With feminist witch-hunts rapidly going out of fashion, the social justice warriors of tech have latched onto a new cause: economic inequality.

In their sights is Paul Graham, one of the giants of Silicon Valley start-ups and one of the most thoughtful and impressive men in the tech industry. Graham co-founded Y Combinator, widely regarded as the most prestigious and effective accelerator for fledgling tech companies. It has invested in over 940 companies, including Reddit, Dropbox, and Airbnb.

The controversy began when Graham, who is popular essayist in his spare time, published a long defence of economic inequality on his website. In it, he made the reasonable point that inequality is a fundamental necessity to a successful culture of entrepreneurship.

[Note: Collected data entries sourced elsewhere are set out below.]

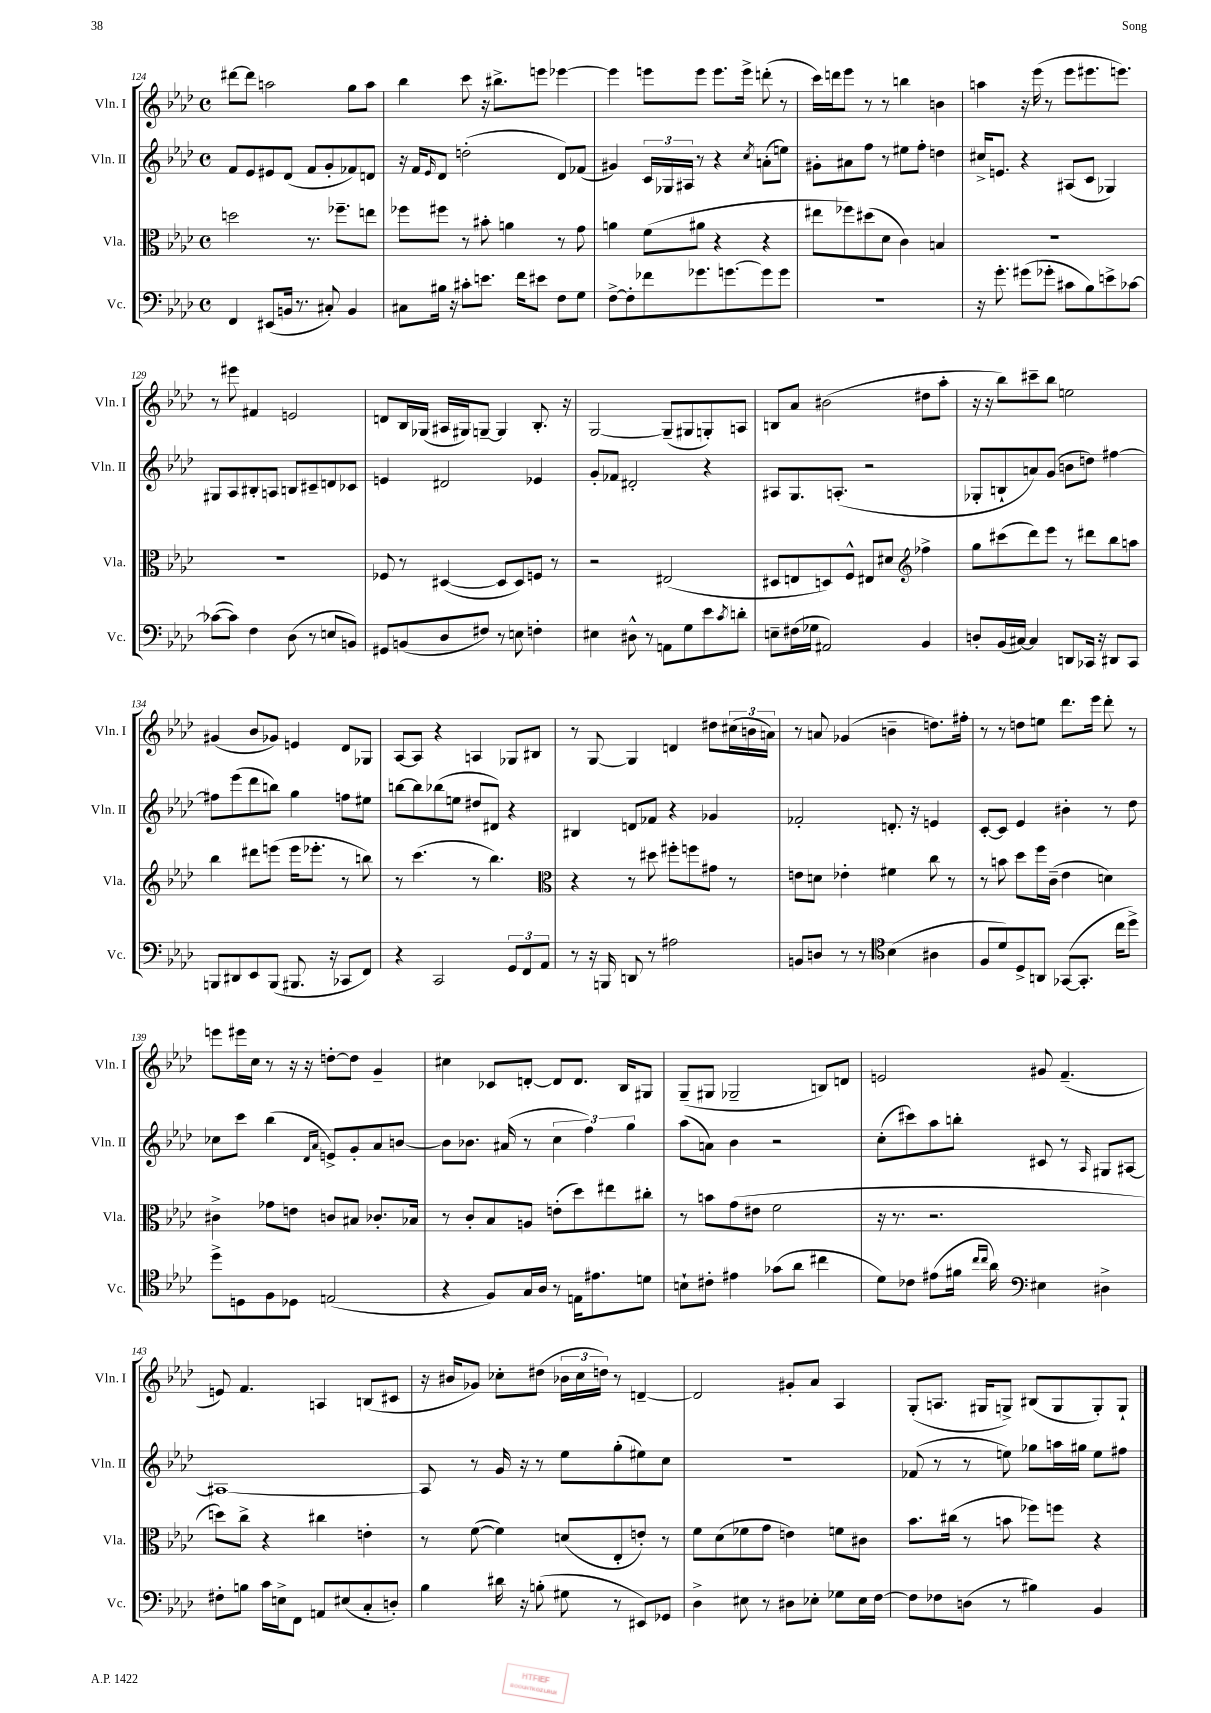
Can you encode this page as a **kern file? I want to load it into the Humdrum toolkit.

**kern	**kern	**kern	**kern
*staff4	*staff3	*staff2	*staff1
*clefF4	*clefC3	*clefG2	*clefG2
*k[b-e-a-d-]	*k[b-e-a-d-]	*k[b-e-a-d-]	*k[b-e-a-d-]
*M4/4	*M4/4	*M4/4	*M4/4
*met(c)	*met(c)	*met(c)	*met(c)
4FF	2dd	8f	[8ddd#
.	.	8e-	8ddd#]
(8EE#	.	8e#	2aa
16BB	.	(8d-	.
8.r	.	.	.
.	8.r	8f	.
8C#')	.	8g'	.
.	8.ff-~	.	.
4BB	.	8f-)	8gg
.	8ee	8d	8aa
=	=	=	=
8C#	8ff-	16r	4bb-
.	.	16f	.
.	.	16qqe-	.
16B#	8ff#	8d-	.
16r	.	.	.
8c#'	8r	(2dd'	8ccc
8.e	8b#'	.	16r
.	.	.	8.bb#^
.	4a	.	.
16f	.	.	.
8e#	.	.	8eee
8F	8r	8d-)	[4eee-
8G	8g	(8f-	.
=	=	=	=
[8F^	4a	4g#)	4eee-]
8F']	.	.	.
8f-	(8f	24c	8eee
.	.	24G-	.
.	.	24A#	.
8.g-	8a#	8r	8eee
.	4r	4r	8.eee
[8.g	.	.	.
.	.	.	16eee^
.	.	8qcc	.
8g]	4r	(8a'	(8ddd'
8g	.	8ee)	8r
=	=	=	=
1r	8ee#	8g#'	16ccc)
.	.	.	16ddd
.	8ff-)	8a#	8eee-
.	(8dd#	8ff	8r
.	8d-	8r	8r
.	4c)	8ee#	4bb
.	.	8ff'	.
.	4B	4dd	4b
=	=	=	=
16r	1r	16cc#^	4aa
8.g'	.	8.e	.
(8g#	.	4r	16r
.	.	.	(16eee-
8g-'	.	.	8r
8c#	.	(8A#	8eee-
8B-)	.	8c	8.eee#
8e^	.	4G-)	.
.	.	.	8.eee)
[8c-	.	.	.
=	=	=	=
(8c-_	1r	8G#	8r
8c-])	.	8A-	8eee#
4F	.	8B#'	4f#
.	.	8A	.
(8D-	.	8B	2e
8r	.	8c#~	.
8E	.	8d	.
8BB)	.	8c-	.
=	=	=	=
8GG#	8F-	4e	8d
(8BB	8r	.	16B-
.	.	.	(16G-
8D-	([4D#	2d#	16A#
.	.	.	16G#)
8F#)	.	.	[8G~
8r	8D#]	.	4G]
8E	8D#)	.	.
4F'	8F	4e-	8.B-'
.	8r	.	.
.	.	.	16r
=	=	=	=
4E#	2r	8g'	[2G
.	.	8f-	.
8D#^^	.	2d#'	.
8r	.	.	.
8AA	(2E#	.	(8G~]
8G	.	.	8G#
8e-	.	4r	8G')
8qc	.	.	.
8d'	.	.	8A
=	=	=	=
8E~	8D#	8A#	8B
(16F#	8E	8.G	8a-
16G-	.	.	.
2AA#)	8D)	.	(2b#
.	.	(8.A'	.
.	8F^^	.	.
.	8E#	2r	.
.	8d#	.	.
*	*clefG2	*	*
4BB-	4ff-^	.	8dd#
.	.	.	8aa-'
=	=	=	=
8D'	8gg	8G-'	16r
.	.	.	16r
(16BB-	(8ccc#	8B`	8bb-)
[16C#)	.	.	.
4C#]	8ddd-)	8a)	8ccc#~
.	8eee-	(8g	8bb-
8DD	8r	8b	2ee
16CC-	8ddd#	8dd)	.
16r	.	.	.
8DD#	8bb-	[4ff#	.
8CC-	8aa	.	.
=	=	=	=
8BBB	4bb-	8ff#]	(4g#
8DD#	.	(8eee-	.
8EE-	8ddd#	8ddd-	8b-
(8BBB	(8eee	8bb)	8g-)
8.BBB#	16eee	4gg	4e
.	8.eee-'	.	.
16r	.	.	.
8CC-	8r	8ff	8d-
8FF)	8bb)	8ee#	8G-
=	=	=	=
4r	8r	[8bb	[8A-
.	(4.ccc	8bb]	8A-]
2CC	.	(8bb-	4r
.	.	8ee	.
.	8r	8dd#	4A
.	4.bb-)	8d#)	.
12GG	.	4r	8G-
12FF	.	.	.
.	.	.	8B#
12AA-	.	.	.
=	=	=	=
*	*clefC3	*	*
8r	4r	4B#	8r
16r	.	.	[8G
16BBB	.	.	.
8DD	8r	8d	4G]
8r	8dd#	8f-	.
2A#	8ff#'	4r	4d
.	8ff	.	.
.	8g#	4g-	8dd#
.	8r	.	(24cc#
.	.	.	24b
.	.	.	24a)
=	=	=	=
8BB	8e	2f-'	8r
8D	8d	.	8a
8r	4e-'	.	(4g-
8r	.	.	.
*clefC4	*	*	*
(4B-	4f#	8.d'	4b~
.	.	16r	.
4A#	8cc	4e	8.dd)
.	8r	.	.
.	.	.	16ff#'
=	=	=	=
8F	8r	[8c'	8r
8d-)	8b	8c]	8r
8D-^	8dd-	4e-	8dd
8AA	16ff	.	8ee
.	(16c~	.	.
([8GG-	4e-	4b#'	8.ddd-
8.GG-']	.	.	.
.	.	.	16eee-
.	4d)	8r	8ddd-'
16cc	.	.	.
8dd-^)	.	8dd-	8r
=	=	=	=
8dd-^	4c#^	8cc-	8eee
8D	.	8ccc	16eee#
.	.	.	16cc
8F	8g-	(4bb-	8r
8D-	8e	.	16r
.	.	.	16r
.	.	16qqd-	.
.	.	16qqa-	.
(2E	8c	8e^)	[8dd'
.	8B#	8g'	8dd]
.	8.c-'	8a-	4g~
.	.	[8b	.
.	16B-	.	.
=	=	=	=
4r	8r	8b]	4cc#
.	8c'	8.b-	.
8F)	8B-	.	8c-
.	.	(16a#	.
16G	8A	8r	[8d'
16A-	.	.	.
8r	(8e'	6cc	8d]
16E	8dd-)	.	8.d
.	.	6ff)	.
8.e#	.	.	.
.	8ee#	.	.
.	.	.	16B-
.	.	6gg	.
8d	8cc#'	.	8G#
=	=	=	=
8B`	8r	(8aa-	(8G~
8c#'	8b	8a)	8G#
4e#	(8g	4b-	2G-~
.	8e#	.	.
(8g-	2f	2r	.
8a-	.	.	.
4cc#	.	.	8B)
.	.	.	8d
=	=	=	=
8d-)	16r	(8cc'	2e
.	8.r	.	.
8c-	.	8ccc#)	.
(8e#	2.r	8aa-	.
16f#	.	8bb'	.
16qqcc	.	.	.
16qqcc	.	.	.
16a-)	.	.	.
*clefF4	*	*	*
4E#	.	8c#	8g#
.	.	8r	(4.f~
.	.	16qqA-	.
4D#^	.	8G#	.
.	.	[8A#	.
=	=	=	=
8F#'	8dd)	1A#_	8e)
8B	8cc^	.	4.f
16c	4r	.	.
16E^	.	.	.
8FF	.	.	.
8AA	4cc#	.	4A
(8E#	.	.	.
8C'	4e'	.	(8B
8D')	.	.	8c#
=	=	=	=
4B-	8r	8A#]	16r
.	.	.	16b#
.	([8f	8r	8g-)
16d#	4f])	16g	8cc-'
16r	.	16r	.
(8B'	.	8r	(8dd#
8G#	(8d	8ee-	24b-
.	.	.	24cc-
.	.	.	24dd)
8r	8E-'	(8gg'	8r
8EE#)	8e')	8ee#)	[4d~
8GG-	8r	8cc	.
=	=	=	=
4D-^	8f	1r	2d]
.	(8d-	.	.
8E#	8f-	.	.
8r	8g	.	.
8D#	4e)	.	8g#'
8E-'	.	.	8a-
8G-	8f	.	4A-
16E-	8c#	.	.
[16F	.	.	.
=	=	=	=
8F]	8.b-	(8f-	(8G'
8F-	.	8r	8.A
.	(16cc#	.	.
(8D	8r	8r	.
.	.	.	16G#
8r	8b	8ee)	8G^)
4B#)	8ff-)	8gg-	(8B#
.	8ff	16aa	8G
.	.	16gg#	.
4BB-	4r	8ee	8G')
.	.	8ff#	8G`
==	==	==	==
*-	*-	*-	*-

“Almost by definition, if a startup succeeds its founders become rich,” wrote Graham. “And while getting rich is not the only goal of most startup founders, few would do it if one couldn’t. So when I hear people saying that economic inequality is bad and should be decreased, I feel rather like a wild animal overhearing a conversation between hunters.”

It was a provocative argument, written with unapologetic clarity — the sort of rigorous clarity for which Graham has become popular and celebrated. Graham pointed out that unlike high-frequency traders, entrepreneurs make their money by creating wealth, not destroying it. Thus, inequality, he says, does not necessarily mean anyone is made poorer.

It’s a pretty mainstream view among economists, of course. But naturally, it made the heads of knee-jerk social justice warriors in Silicon Valley’s spin. Graham is refusing to pay adequate deference to the cult of the professional victim, you see, and thus unwittingly painting himself in the role of oblivious rich straight white male oppressor.

Since Graham published his essay — and you have to hand it to him, it was a brave thing to publish in an industry so saturated with reflexive far-Left lunacy —  denunciation after denunciation has been written on blogs and in the tech media as activists and commentators scramble to compete for the title of Most Compassionate Lover Of The Poor.

“Paul Graham is asking to be eaten,” wrote one Twitter user, who describes herself in her bio as a “Radical Feminist working for Big Karma.” It is of course social karma, and not economic thinking, that is driving the current maelstrom.

Other critics of Graham have cooked up harebrained recommendations that, if implemented, would sweep away the foundations of Silicon Valley’s success. Mark Suster, for example, suggested doing away with the tax breaks that encourage first-time entrepreneurs to start their businesses. Some of this stuff almost beggars belief.

But at least Suster has been civil. Other online virtue signallers have displayed the characteristic spitefulness and intolerance of the modern progressive left and the so-called social justice movement. “Shut up, Paul Graham: the simplified version,” one patronising rebuttal is titled. Another observer so upset he penned a pompous open letter to Graham.

It was an extraordinarily strong reaction to a set of opinions that are very much in the mainstream of economic thought. Perhaps Graham, like me, simply excels at enraging people with simple words. Alternatively — and I suspect this is more likely — he’s simply been discovered by the most easily outraged people in the universe.

A word of advice, Mr Graham: don’t apologise. The vultures will move on unless they scent blood; give them anything even remotely approaching an apology and you will never again be free of these idiotic, hectoring lunatics.